Embrace the Dark Side of Data
How to turn unwanted data into magical products people will love.
This is the Three Data Point Thursday, making your business smarter with data & AI.
Actionable Insights
If you only have a few minutes, here’s how you can build better data products with proprietary data.
10x data products have a strategy. 10x data products aren’t so much better because they iteratively evolved slowly over time, driven by discovery calls. In my experience, they are 10x better because they have one thing: a deliberately planted good data strategy.
The right proprietary data might appear worthless. While the strategy behind these products might be deliberate, when it comes to proprietary data, there’s no knowing in advance when your data might become valuable. Adobe collected behavioral data for almost 10 years before turning it into a magical product with the help of technology advances.
Collect everything and close it off. When it comes to business, you need to protect your assets. Data is just bits; it is and always will be cheap to store, so collect everything (within the legal limits)! Keep it closed off, and don’t give data away for free.
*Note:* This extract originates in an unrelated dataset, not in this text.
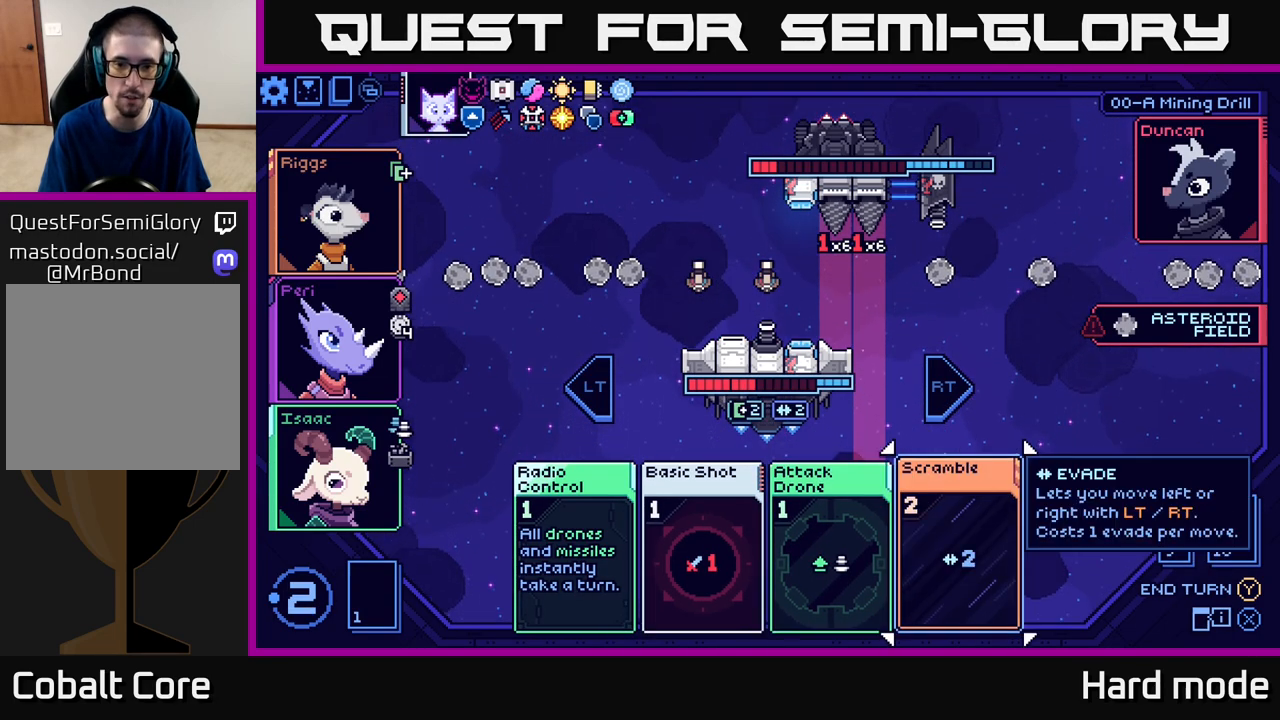
{"buttons": [], "left_stick": "center", "events": []}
Watch out for unique data with a cross-functional team. The true power of proprietary data lies in unique proprietary data. The level of uniqueness provides a lever for your company. With all the unique data you have, always try to find a way to make it useful, using technological advances or combining it with more (non-unique or procured) data sets. To make this work, you’ll need a cross-functional team that knows your data deeply, knows the tech, and knows the customer.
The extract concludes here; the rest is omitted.